- _What the exercise asks_: An exact copy of every record below is required, with the pictures left out.

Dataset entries
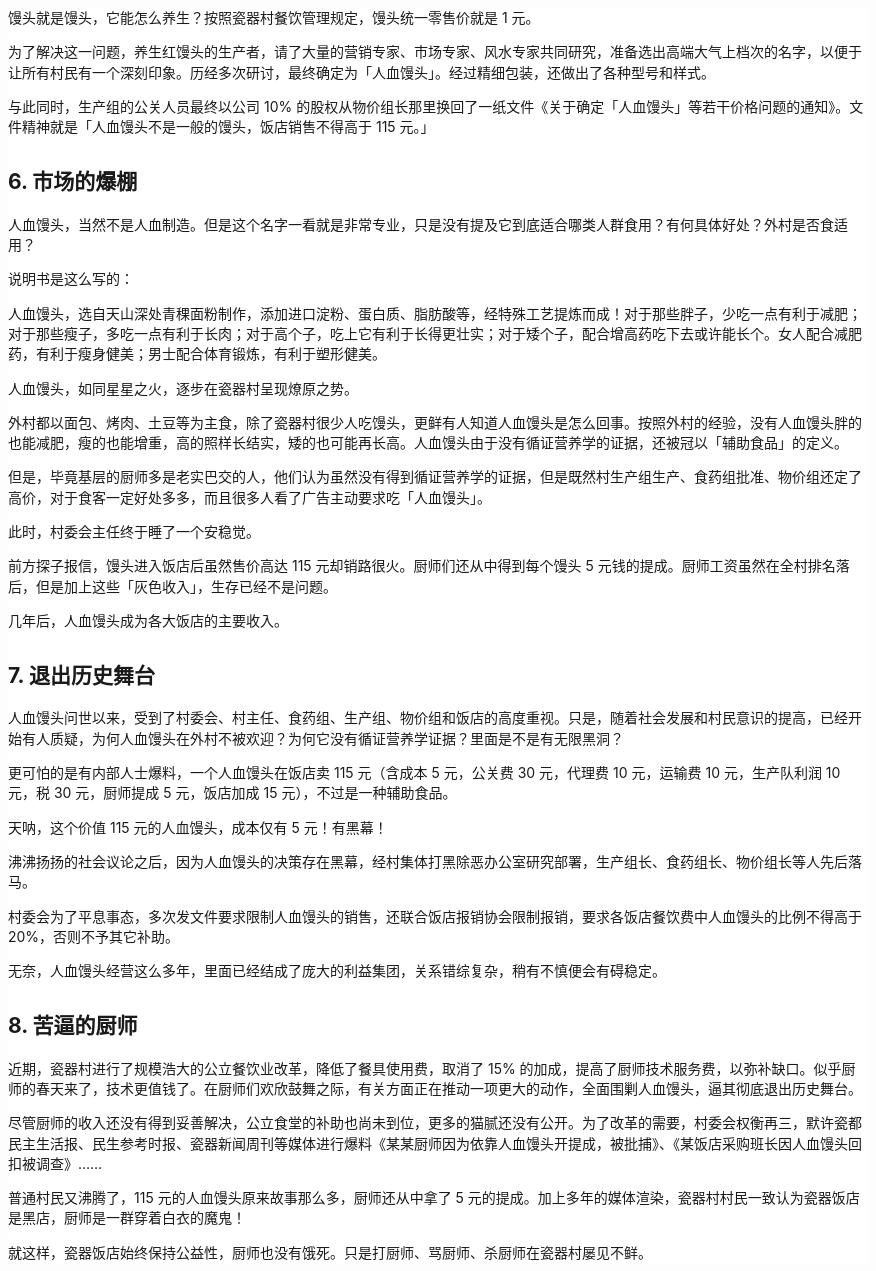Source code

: 馒头就是馒头，它能怎么养生？按照瓷器村餐饮管理规定，馒头统一零售价就是 1 元。

为了解决这一问题，养生红馒头的生产者，请了大量的营销专家、市场专家、风水专家共同研究，准备选出高端大气上档次的名字，以便于让所有村民有一个深刻印象。历经多次研讨，最终确定为「人血馒头」。经过精细包装，还做出了各种型号和样式。

与此同时，生产组的公关人员最终以公司 10% 的股权从物价组长那里换回了一纸文件《关于确定「人血馒头」等若干价格问题的通知》。文件精神就是「人血馒头不是一般的馒头，饭店销售不得高于 115 元。」

## 6. 市场的爆棚

人血馒头，当然不是人血制造。但是这个名字一看就是非常专业，只是没有提及它到底适合哪类人群食用？有何具体好处？外村是否食适用？

说明书是这么写的：

人血馒头，选自天山深处青稞面粉制作，添加进口淀粉、蛋白质、脂肪酸等，经特殊工艺提炼而成！对于那些胖子，少吃一点有利于减肥；对于那些瘦子，多吃一点有利于长肉；对于高个子，吃上它有利于长得更壮实；对于矮个子，配合增高药吃下去或许能长个。女人配合减肥药，有利于瘦身健美；男士配合体育锻炼，有利于塑形健美。

人血馒头，如同星星之火，逐步在瓷器村呈现燎原之势。

外村都以面包、烤肉、土豆等为主食，除了瓷器村很少人吃馒头，更鲜有人知道人血馒头是怎么回事。按照外村的经验，没有人血馒头胖的也能减肥，瘦的也能增重，高的照样长结实，矮的也可能再长高。人血馒头由于没有循证营养学的证据，还被冠以「辅助食品」的定义。

但是，毕竟基层的厨师多是老实巴交的人，他们认为虽然没有得到循证营养学的证据，但是既然村生产组生产、食药组批准、物价组还定了高价，对于食客一定好处多多，而且很多人看了广告主动要求吃「人血馒头」。

此时，村委会主任终于睡了一个安稳觉。

前方探子报信，馒头进入饭店后虽然售价高达 115 元却销路很火。厨师们还从中得到每个馒头 5 元钱的提成。厨师工资虽然在全村排名落后，但是加上这些「灰色收入」，生存已经不是问题。

几年后，人血馒头成为各大饭店的主要收入。

## 7. 退出历史舞台

人血馒头问世以来，受到了村委会、村主任、食药组、生产组、物价组和饭店的高度重视。只是，随着社会发展和村民意识的提高，已经开始有人质疑，为何人血馒头在外村不被欢迎？为何它没有循证营养学证据？里面是不是有无限黑洞？

更可怕的是有内部人士爆料，一个人血馒头在饭店卖 115 元（含成本 5 元，公关费 30 元，代理费 10 元，运输费 10 元，生产队利润 10 元，税 30 元，厨师提成 5 元，饭店加成 15 元），不过是一种辅助食品。

天呐，这个价值 115 元的人血馒头，成本仅有 5 元！有黑幕！

沸沸扬扬的社会议论之后，因为人血馒头的决策存在黑幕，经村集体打黑除恶办公室研究部署，生产组长、食药组长、物价组长等人先后落马。

村委会为了平息事态，多次发文件要求限制人血馒头的销售，还联合饭店报销协会限制报销，要求各饭店餐饮费中人血馒头的比例不得高于 20%，否则不予其它补助。

无奈，人血馒头经营这么多年，里面已经结成了庞大的利益集团，关系错综复杂，稍有不慎便会有碍稳定。

## 8. 苦逼的厨师

近期，瓷器村进行了规模浩大的公立餐饮业改革，降低了餐具使用费，取消了 15% 的加成，提高了厨师技术服务费，以弥补缺口。似乎厨师的春天来了，技术更值钱了。在厨师们欢欣鼓舞之际，有关方面正在推动一项更大的动作，全面围剿人血馒头，逼其彻底退出历史舞台。

尽管厨师的收入还没有得到妥善解决，公立食堂的补助也尚未到位，更多的猫腻还没有公开。为了改革的需要，村委会权衡再三，默许瓷都民主生活报、民生参考时报、瓷器新闻周刊等媒体进行爆料《某某厨师因为依靠人血馒头开提成，被批捕》、《某饭店采购班长因人血馒头回扣被调查》……

普通村民又沸腾了，115 元的人血馒头原来故事那么多，厨师还从中拿了 5 元的提成。加上多年的媒体渲染，瓷器村村民一致认为瓷器饭店是黑店，厨师是一群穿着白衣的魔鬼！

就这样，瓷器饭店始终保持公益性，厨师也没有饿死。只是打厨师、骂厨师、杀厨师在瓷器村屡见不鲜。
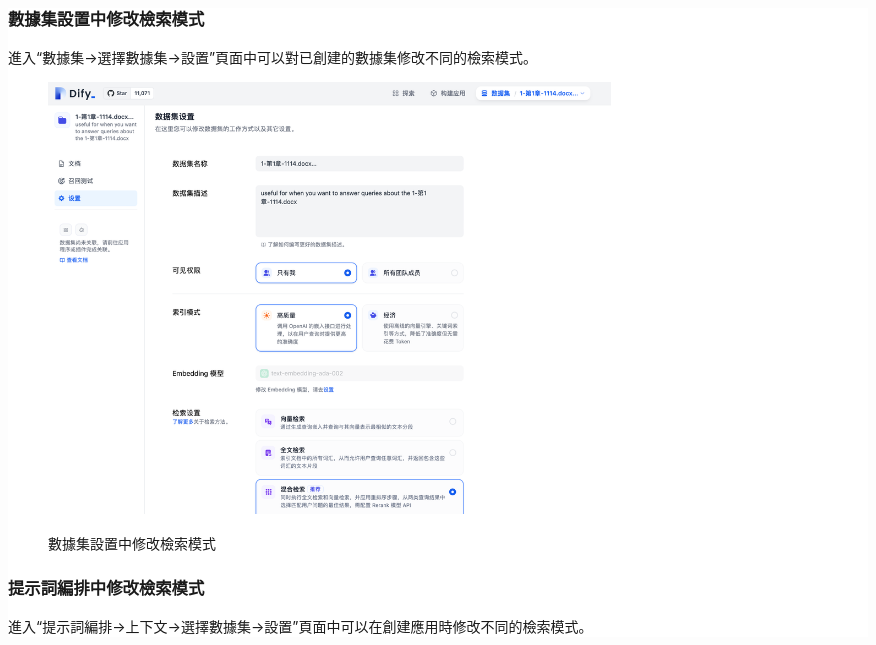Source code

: 
### 數據集設置中修改檢索模式

進入“數據集->選擇數據集->設置”頁面中可以對已創建的數據集修改不同的檢索模式。

<figure><img src="../../../.gitbook/assets/image (171).png" alt="" width="563"><figcaption><p>數據集設置中修改檢索模式</p></figcaption></figure>

### 提示詞編排中修改檢索模式

進入“提示詞編排->上下文->選擇數據集->設置”頁面中可以在創建應用時修改不同的檢索模式。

- _Exercise output_:
Source code

: 馒头就是馒头，它能怎么养生？按照瓷器村餐饮管理规定，馒头统一零售价就是 1 元。

为了解决这一问题，养生红馒头的生产者，请了大量的营销专家、市场专家、风水专家共同研究，准备选出高端大气上档次的名字，以便于让所有村民有一个深刻印象。历经多次研讨，最终确定为「人血馒头」。经过精细包装，还做出了各种型号和样式。

与此同时，生产组的公关人员最终以公司 10% 的股权从物价组长那里换回了一纸文件《关于确定「人血馒头」等若干价格问题的通知》。文件精神就是「人血馒头不是一般的馒头，饭店销售不得高于 115 元。」

## 6. 市场的爆棚

人血馒头，当然不是人血制造。但是这个名字一看就是非常专业，只是没有提及它到底适合哪类人群食用？有何具体好处？外村是否食适用？

说明书是这么写的：

人血馒头，选自天山深处青稞面粉制作，添加进口淀粉、蛋白质、脂肪酸等，经特殊工艺提炼而成！对于那些胖子，少吃一点有利于减肥；对于那些瘦子，多吃一点有利于长肉；对于高个子，吃上它有利于长得更壮实；对于矮个子，配合增高药吃下去或许能长个。女人配合减肥药，有利于瘦身健美；男士配合体育锻炼，有利于塑形健美。

人血馒头，如同星星之火，逐步在瓷器村呈现燎原之势。

外村都以面包、烤肉、土豆等为主食，除了瓷器村很少人吃馒头，更鲜有人知道人血馒头是怎么回事。按照外村的经验，没有人血馒头胖的也能减肥，瘦的也能增重，高的照样长结实，矮的也可能再长高。人血馒头由于没有循证营养学的证据，还被冠以「辅助食品」的定义。

但是，毕竟基层的厨师多是老实巴交的人，他们认为虽然没有得到循证营养学的证据，但是既然村生产组生产、食药组批准、物价组还定了高价，对于食客一定好处多多，而且很多人看了广告主动要求吃「人血馒头」。

此时，村委会主任终于睡了一个安稳觉。

前方探子报信，馒头进入饭店后虽然售价高达 115 元却销路很火。厨师们还从中得到每个馒头 5 元钱的提成。厨师工资虽然在全村排名落后，但是加上这些「灰色收入」，生存已经不是问题。

几年后，人血馒头成为各大饭店的主要收入。

## 7. 退出历史舞台

人血馒头问世以来，受到了村委会、村主任、食药组、生产组、物价组和饭店的高度重视。只是，随着社会发展和村民意识的提高，已经开始有人质疑，为何人血馒头在外村不被欢迎？为何它没有循证营养学证据？里面是不是有无限黑洞？

更可怕的是有内部人士爆料，一个人血馒头在饭店卖 115 元（含成本 5 元，公关费 30 元，代理费 10 元，运输费 10 元，生产队利润 10 元，税 30 元，厨师提成 5 元，饭店加成 15 元），不过是一种辅助食品。

天呐，这个价值 115 元的人血馒头，成本仅有 5 元！有黑幕！

沸沸扬扬的社会议论之后，因为人血馒头的决策存在黑幕，经村集体打黑除恶办公室研究部署，生产组长、食药组长、物价组长等人先后落马。

村委会为了平息事态，多次发文件要求限制人血馒头的销售，还联合饭店报销协会限制报销，要求各饭店餐饮费中人血馒头的比例不得高于 20%，否则不予其它补助。

无奈，人血馒头经营这么多年，里面已经结成了庞大的利益集团，关系错综复杂，稍有不慎便会有碍稳定。

## 8. 苦逼的厨师

近期，瓷器村进行了规模浩大的公立餐饮业改革，降低了餐具使用费，取消了 15% 的加成，提高了厨师技术服务费，以弥补缺口。似乎厨师的春天来了，技术更值钱了。在厨师们欢欣鼓舞之际，有关方面正在推动一项更大的动作，全面围剿人血馒头，逼其彻底退出历史舞台。

尽管厨师的收入还没有得到妥善解决，公立食堂的补助也尚未到位，更多的猫腻还没有公开。为了改革的需要，村委会权衡再三，默许瓷都民主生活报、民生参考时报、瓷器新闻周刊等媒体进行爆料《某某厨师因为依靠人血馒头开提成，被批捕》、《某饭店采购班长因人血馒头回扣被调查》……

普通村民又沸腾了，115 元的人血馒头原来故事那么多，厨师还从中拿了 5 元的提成。加上多年的媒体渲染，瓷器村村民一致认为瓷器饭店是黑店，厨师是一群穿着白衣的魔鬼！

就这样，瓷器饭店始终保持公益性，厨师也没有饿死。只是打厨师、骂厨师、杀厨师在瓷器村屡见不鲜。
Source code

: 
### 數據集設置中修改檢索模式

進入“數據集->選擇數據集->設置”頁面中可以對已創建的數據集修改不同的檢索模式。

<figure><img src="../../../.gitbook/assets/image (171).png" alt="" width="563"><figcaption><p>數據集設置中修改檢索模式</p></figcaption></figure>

### 提示詞編排中修改檢索模式

進入“提示詞編排->上下文->選擇數據集->設置”頁面中可以在創建應用時修改不同的檢索模式。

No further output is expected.